A bitterly divided Senate late Thursday approved President Joe Biden’s choice to oversee vast government-owned lands in the West, despite Republican complaints that she is an "eco-terrorist.''
Tracy Stone-Manning, Biden’s choice to lead the Interior Department’s Bureau of Land Management, was approved, 50-45.
Republicans sharply criticized her nomination during an often acrimonious Senate debate, with several holding up a metal spike similar to one used in a 1989 environmental sabotage case.
Democrats defended Stone-Manning, noting she was never charged with a crime and in fact testified against two men who were convicted of spiking trees to sabotage a timber sale in Idaho’s Clearwater National Forest.

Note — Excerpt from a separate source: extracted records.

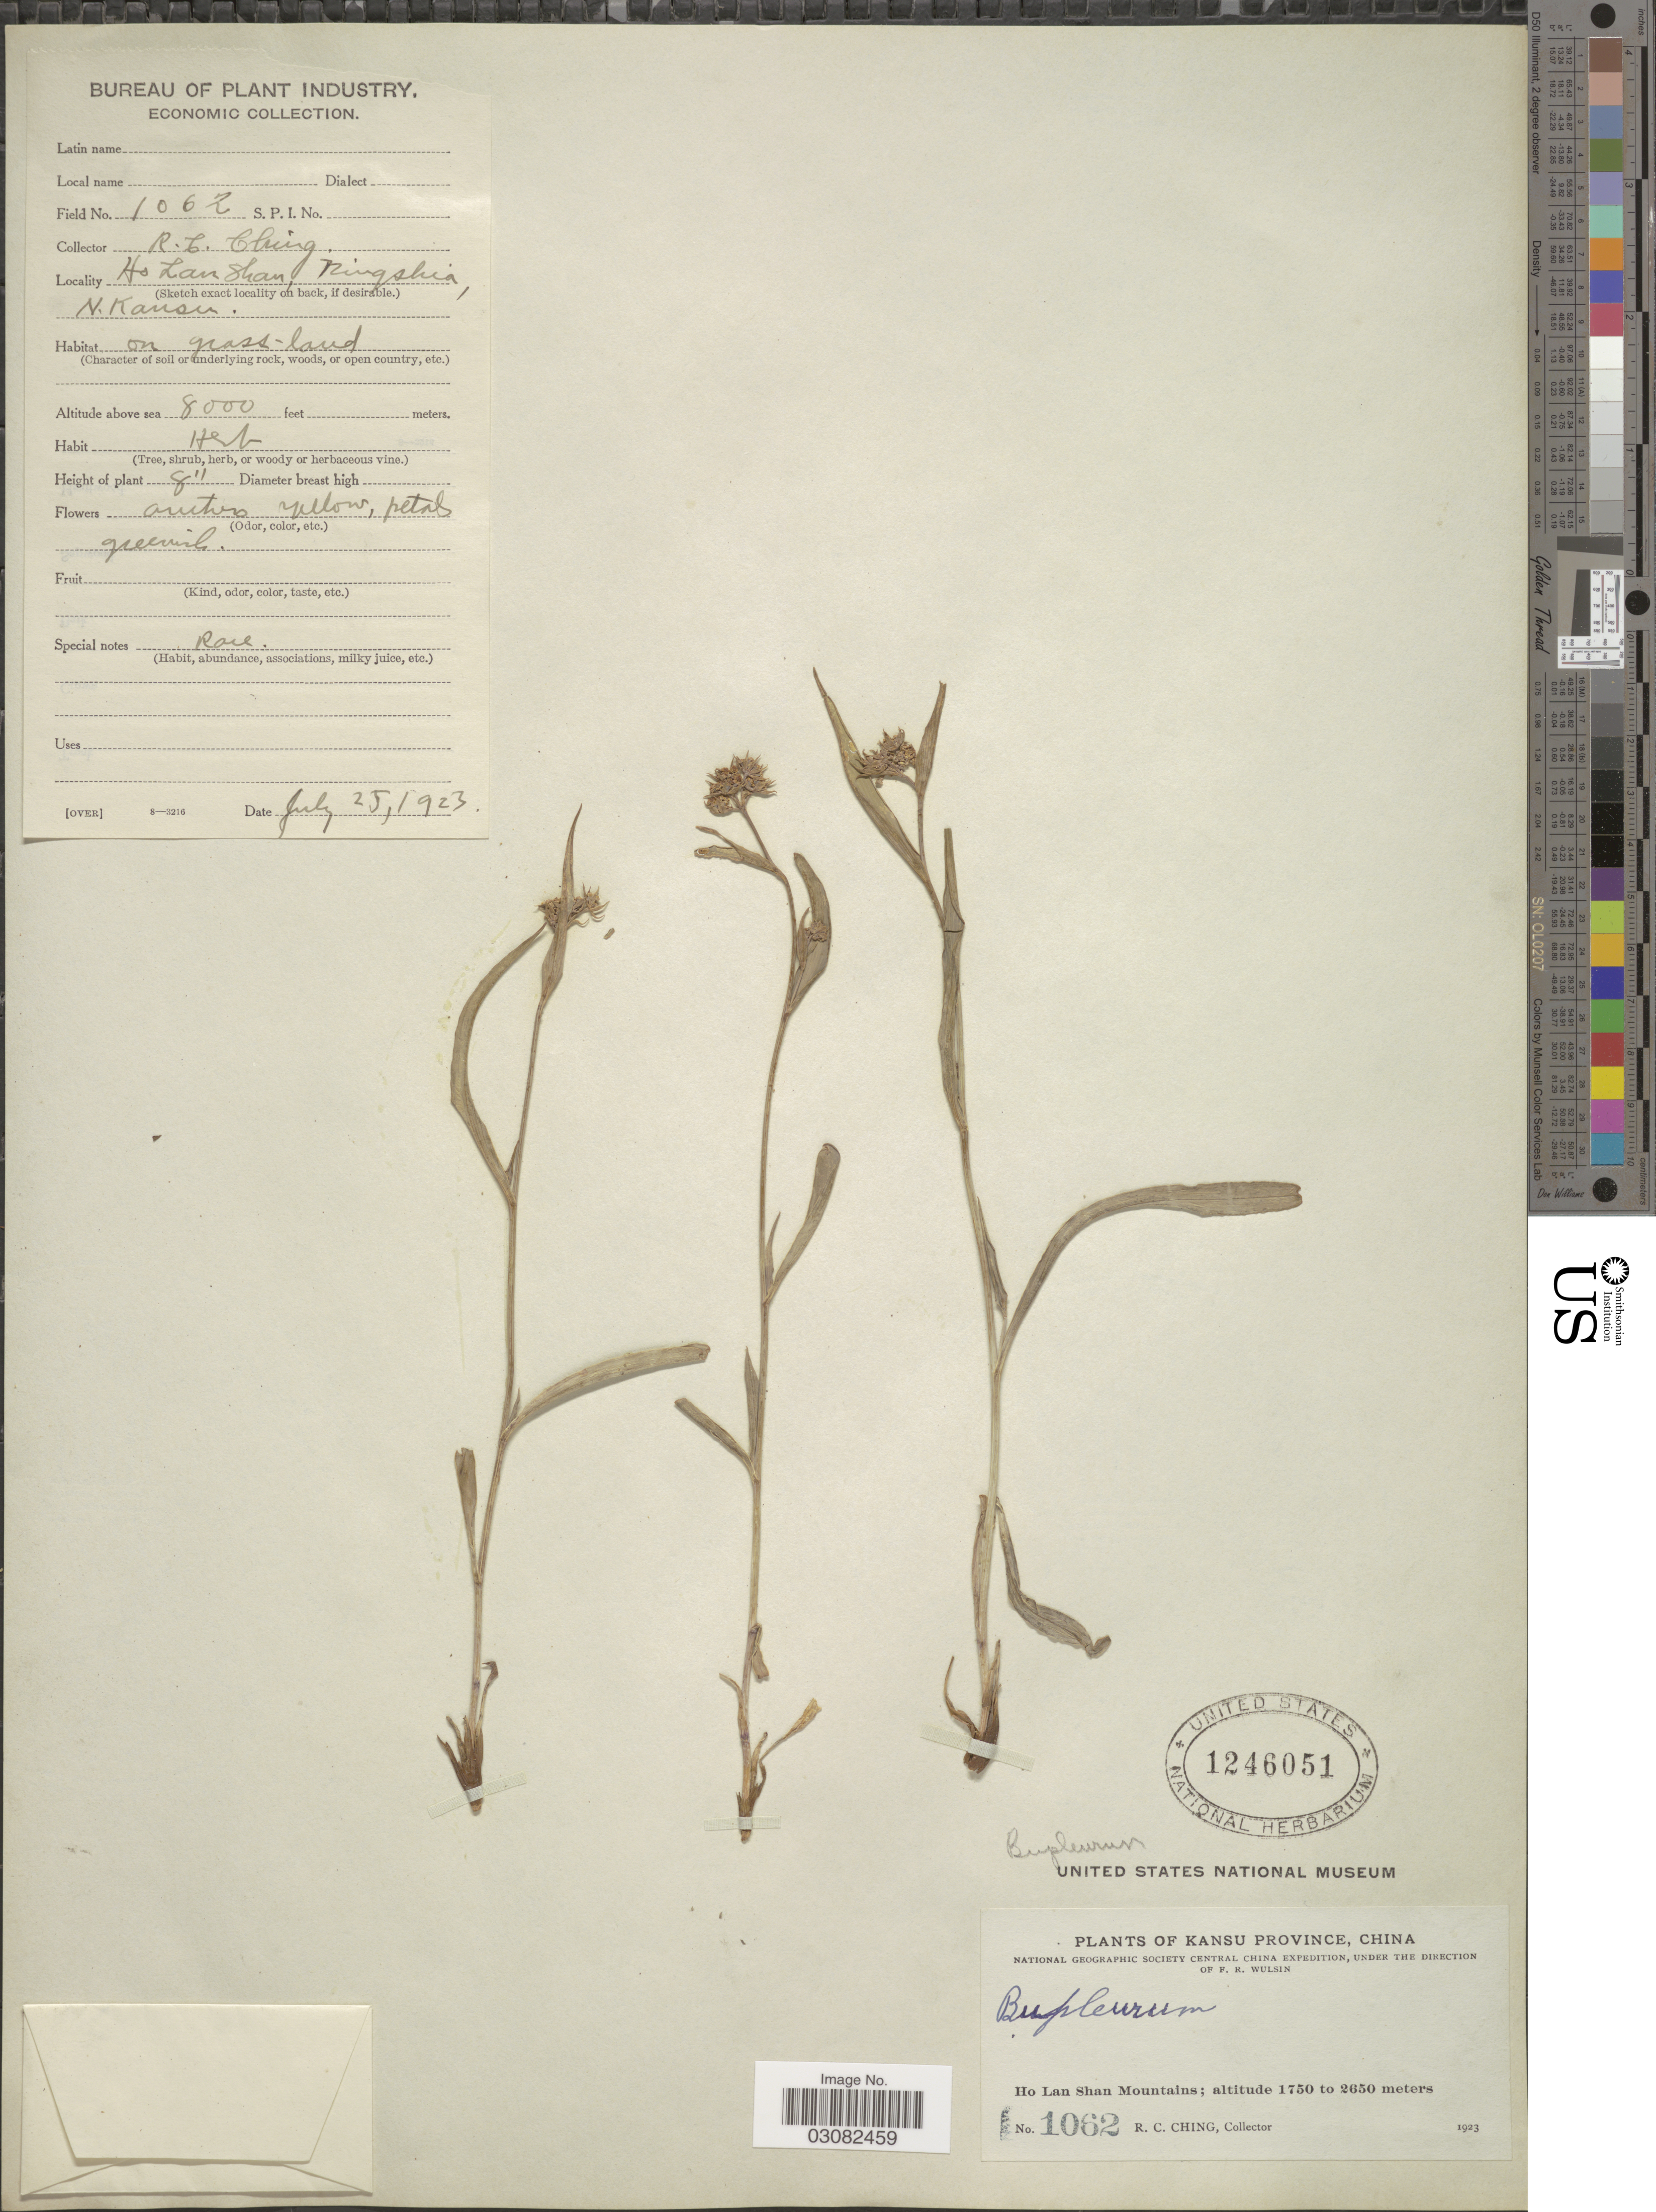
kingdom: Plantae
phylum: Tracheophyta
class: Magnoliopsida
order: Apiales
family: Apiaceae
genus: Bupleurum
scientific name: Bupleurum sp.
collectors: R. C. Ching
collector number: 1062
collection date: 1923-07-25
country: China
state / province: Gansu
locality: Kansu Province. Ho Lan Shan Mountains. Ningshia, N. Kansu.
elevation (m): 2438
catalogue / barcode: US 1246051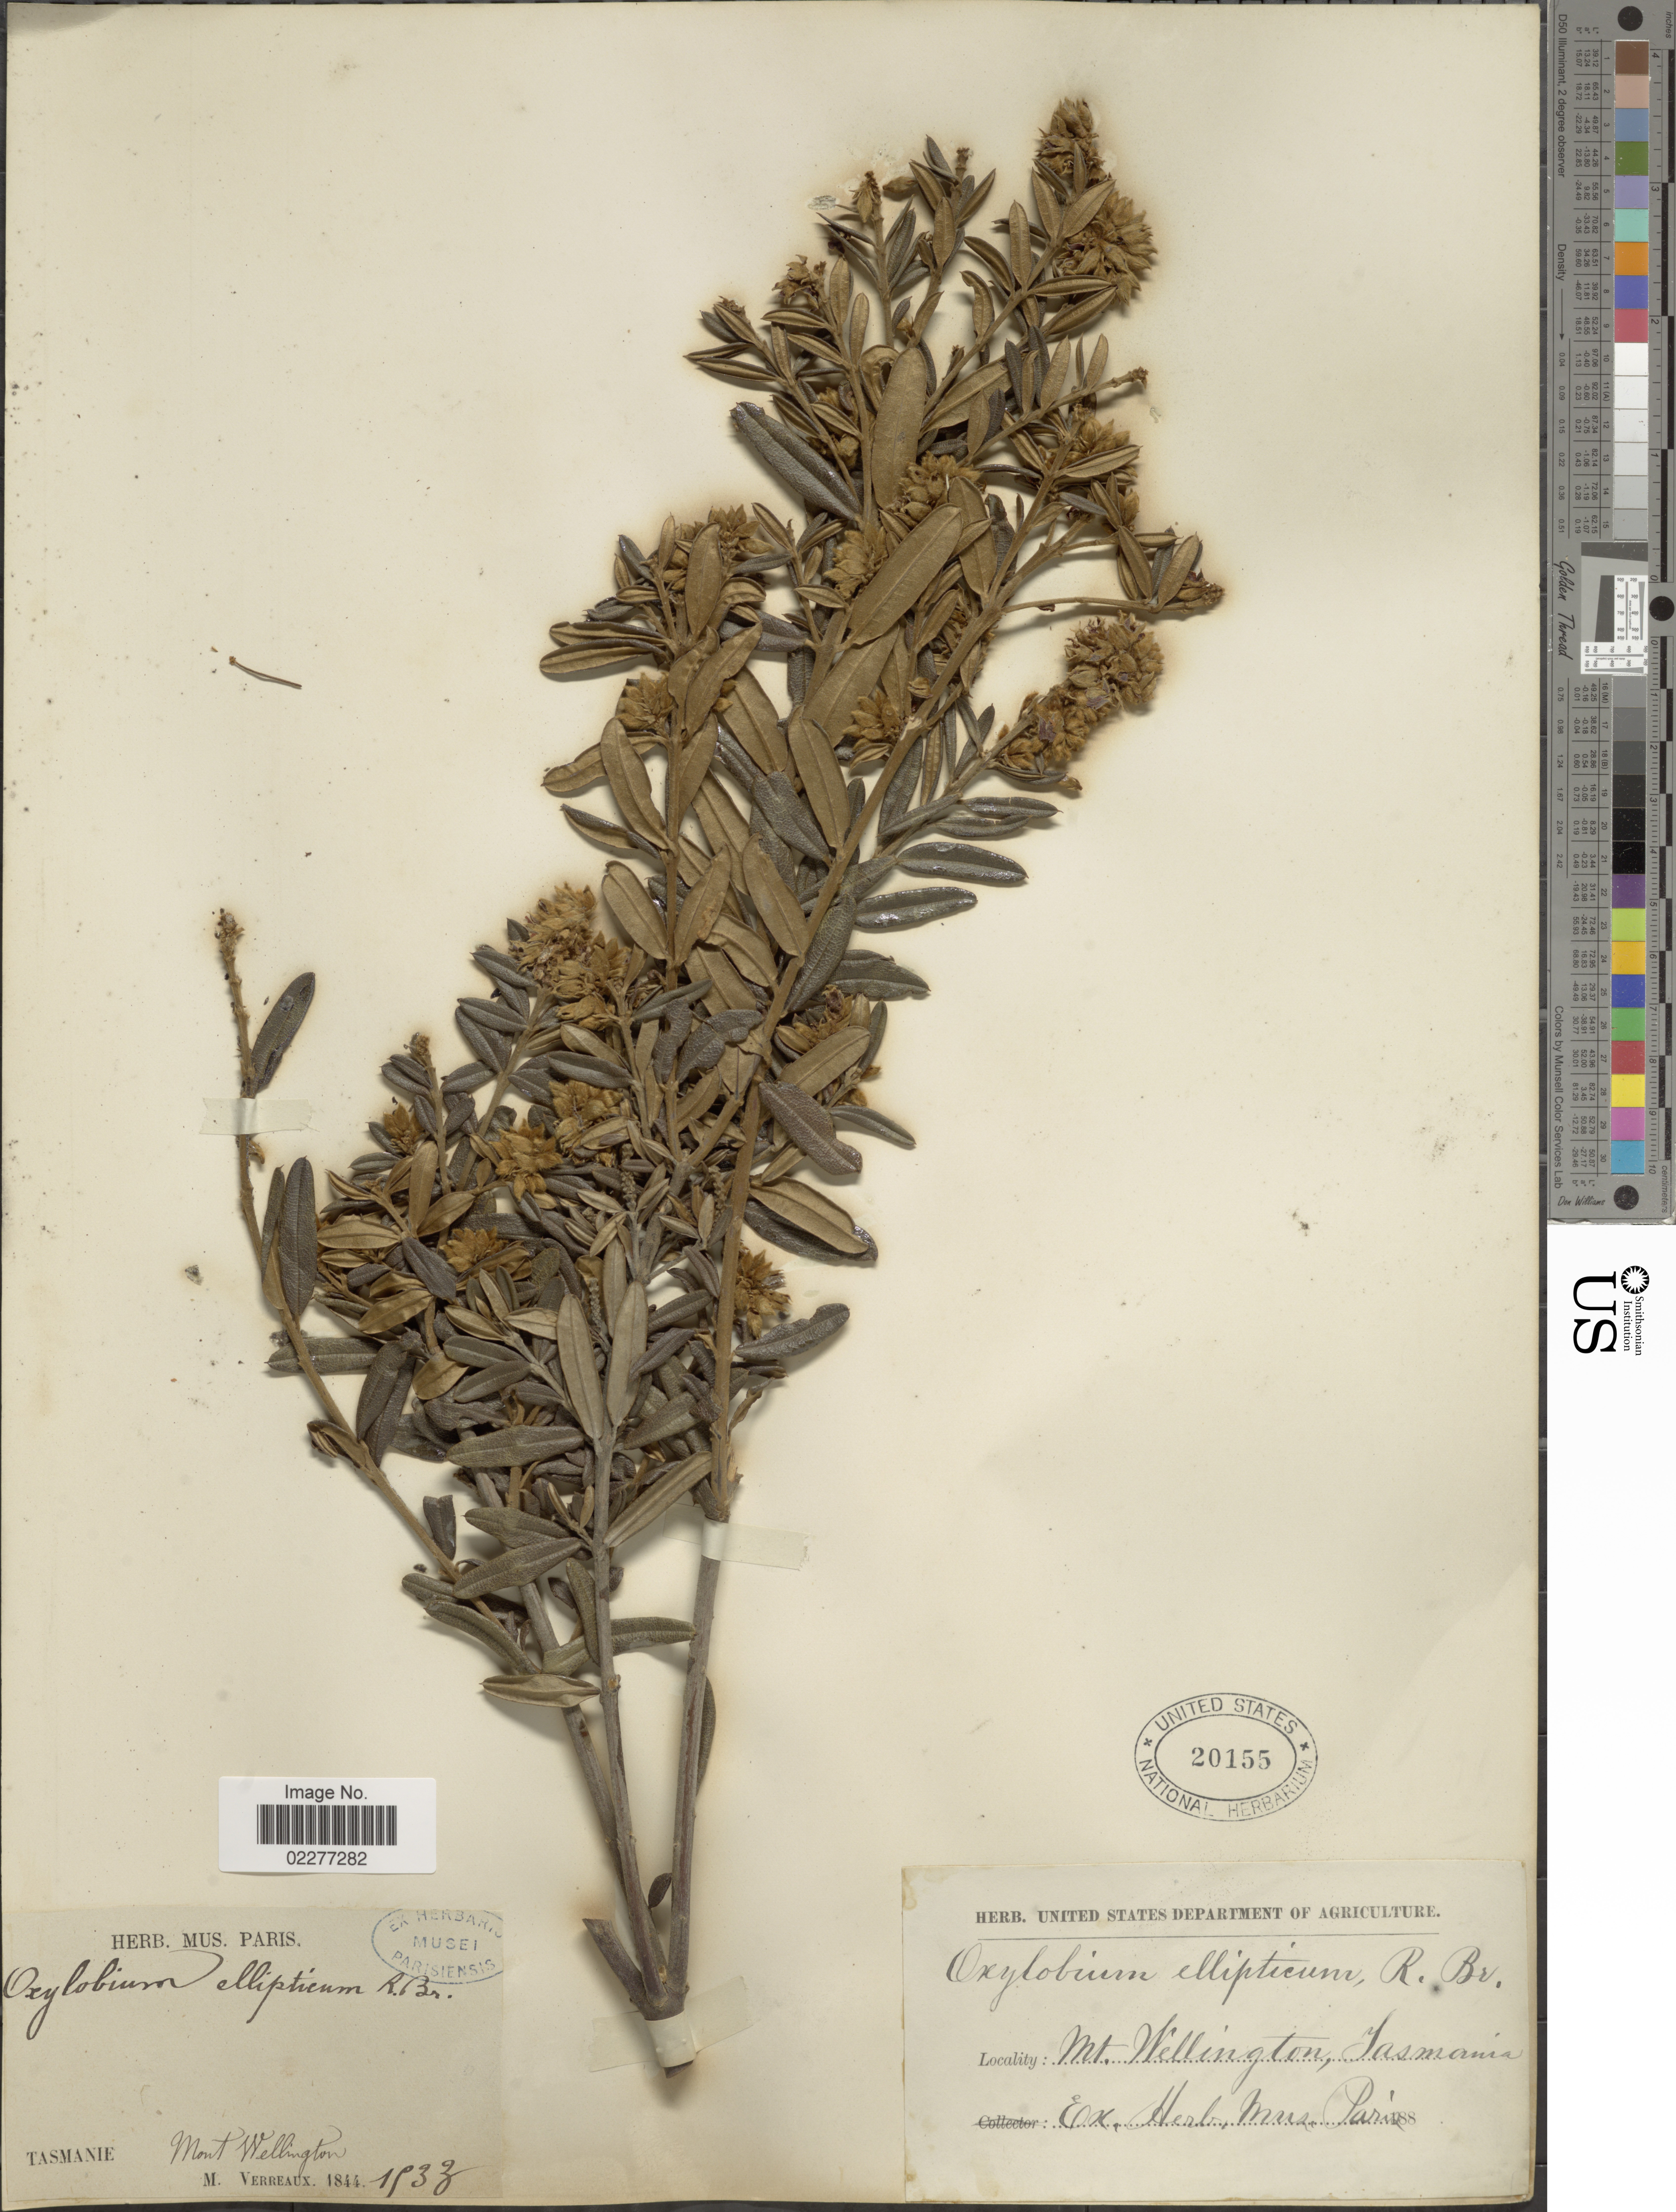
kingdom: Plantae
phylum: Tracheophyta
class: Magnoliopsida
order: Fabales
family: Fabaceae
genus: Oxylobium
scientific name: Oxylobium ellipticum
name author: (Vent.) R. Br.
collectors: M. Verreaux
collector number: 1933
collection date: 1844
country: Australia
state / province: Tasmania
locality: Mont Wellington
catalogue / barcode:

Wyoming Sen. John Barrasso, the top Republican on the Senate Energy and Natural Resources Committee, called Stone-Manning a “dangerous choice to be put in charge of our public lands'' and said she ”continues to hold very dangerous views" against oil and gas drilling, logging and other commercial activity on federal lands. The land management agency oversees energy production, grazing, recreation and other activities on nearly a quarter-billion acres of public lands, primarily in the West.
Democrats called Barrasso's claims outrageous.
"The truth is, Tracy Stone-Manning did nothing wrong. And in fact the people who went to jail went to jail because of Tracy Stone-Manning,'' said Sen. Jon Tester, D-Mont. Stone-Manning was a senior Tester aide from 2007 to 2012.
Tester accused Barrasso and other Republicans of unfounded “character assassination” and said the real reason GOP lawmakers opposed her nomination was because she was a top aide to former Montana Gov. Steve Bullock, a Democrat who lost a closely contested race last year to Sen. Steve Daines, R-Mont.
“If somebody wants to go into the investigation and find out what’s happened over the last three years, with the governor running against the senator in this body ... you will find out why folks stand up and make stuff up about Tracy Stone-Manning,'' Tester said in an impassioned defense of his former aide. "The facts don’t back up what they’re saying, and the character assassination is not something you should be proud of.''
Stone-Manning, 56, was Bullock's chief of staff for three years after working for Tester and now is a senior adviser at the National Wildlife Federation, an environmental group.
Her advocacy for land preservation contrasts sharply with the land bureau’s priorities under former President Donald Trump, who sped up oil and gas drilling and sought to open new lands to development. But her nomination has been dogged by Republican accusations of wrongdoing in the foiled 1989 plot.
At the time, she was a 23-year-old environmental studies graduate student at the University of Montana. Two of Stone-Manning’s friends were later convicted of inserting metal spikes into trees, which makes them dangerous to cut and can be used to block logging.
She received immunity from prosecutors, testified against the two men and was never charged with any crime.
Stone-Manning acknowledged retyping and sending a letter on behalf of one of the convicted men warning authorities not to log in the sabotaged area. She didn’t come forward until the criminal case was prosecuted several years later, and has said she was fearful of one of the defendants.
Stone-Manning was an unofficial spokesperson for the activist group Earth First, which opposes logging, dam-building and other development and advocates civil disobedience. Activists have chained themselves to heavy machinery and camped in trees to block logging and other projects. The two men who were convicted in the planned sabotage were loosely affiliated with the group.
A former investigator for the U.S. Forest Service, Michael Merkley, has said that Stone-Manning was a target of the criminal investigation and helped plan the tree spiking. Others involved in the case, including the lead prosecutor, have disputed that characterization.
“We're not here to prosecute people. That's not our job,'' said Sen. Joe Manchin, D-W.Va., chairman of the Senate energy panel. Stone-Manning's youthful ”compassion" for the environment "does not make her guilty,'' Manchin said, adding that he closely reviewed the 1993 trial and found no evidence that Stone-Manning was directly involved or committed a crime.
“This is a person that basically has given herself to public service,'' he said, praising Stone-Manning's knowledge of natural resource issues and ”unwavering dedication to the outdoors.''
The land-management bureau has been without a Senate-confirmed director since January 2017. Trump relied on acting directors who did not have to go before the Senate to advance his agenda to increase U.S. energy production from federal lands.
Interior Secretary Deb Haaland said Sept. 17 that she is moving the agency's national headquarters back to Washington, reversing a Trump decision to move the agency to rural Colorado. The agency lost nearly 300 employees to retirement or resignation after its headquarters was moved to Grand Junction, Colo., in 2019.